In 1832, playwright and peformer Thomas Dartmouth Rice used theatrical make-up to create a supposedly black character. The character's name was Jim Crow. That name later came to represent a system of extra-judicial terror and racial segregation laws that ended in 1965, but the recent political crisis in Virginia shows dressing up in blackface did not.
A poll published by "The Washington Post" has Virginians split over whether Gov. Ralph Northam should resign after a photo from his 1984 Medical School yearbook surfaced. It shows a character in blackface next to a person wearing a Ku Klux Klan hood.
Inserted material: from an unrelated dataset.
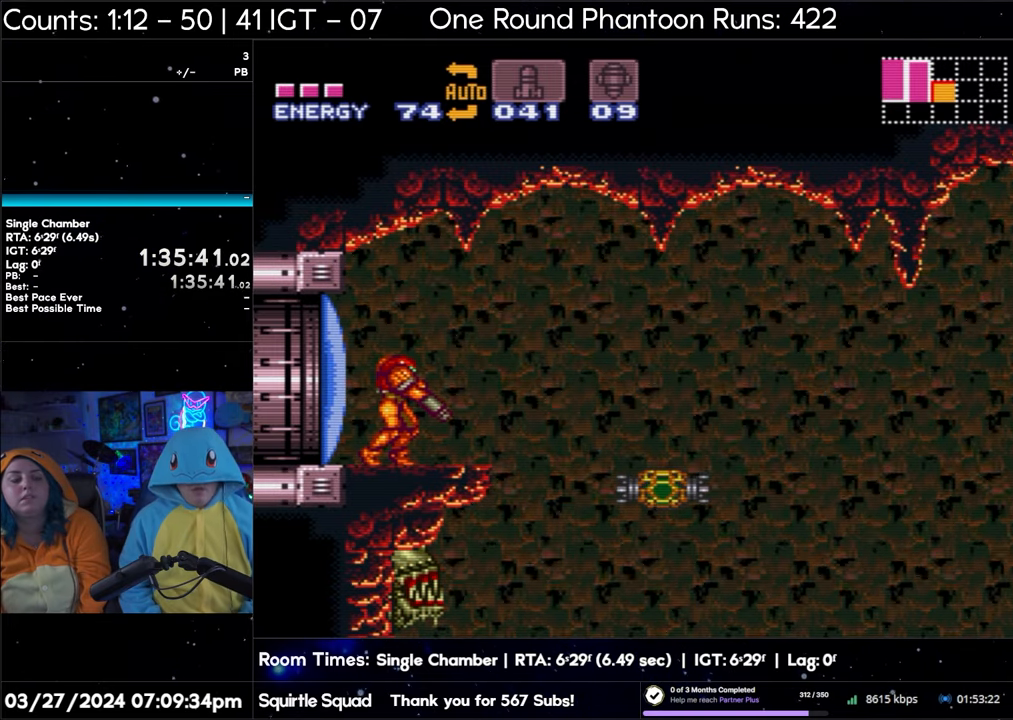
{"buttons": ["A", "L1"], "events": []}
Last week, a Pew Research Center poll found about 34 percent of all Americans say, "Dressing up in blackface is always or sometimes acceptable for a Halloween costume."
More recently, Italian fashion house Gucci announced it will step up its diversity hiring as part of a long-term plan to build cultural awareness at the luxury fashion company following an uproar over a sweater that resembled blackface.
Given Georgia's difficult past with race relations, could it end up with its own blackface scandal? Alexis Clark has done research on the history of blackface and recent scandals involving public officials. The journalist and Spelman graduate spoke with "On Second Thought" host Virginia Prescott about the origins of blackface and recent controversy related to the topic. Clark is also author of "Enemies In Love: A German POW, a Black Nurse, and an Unlikely Romance."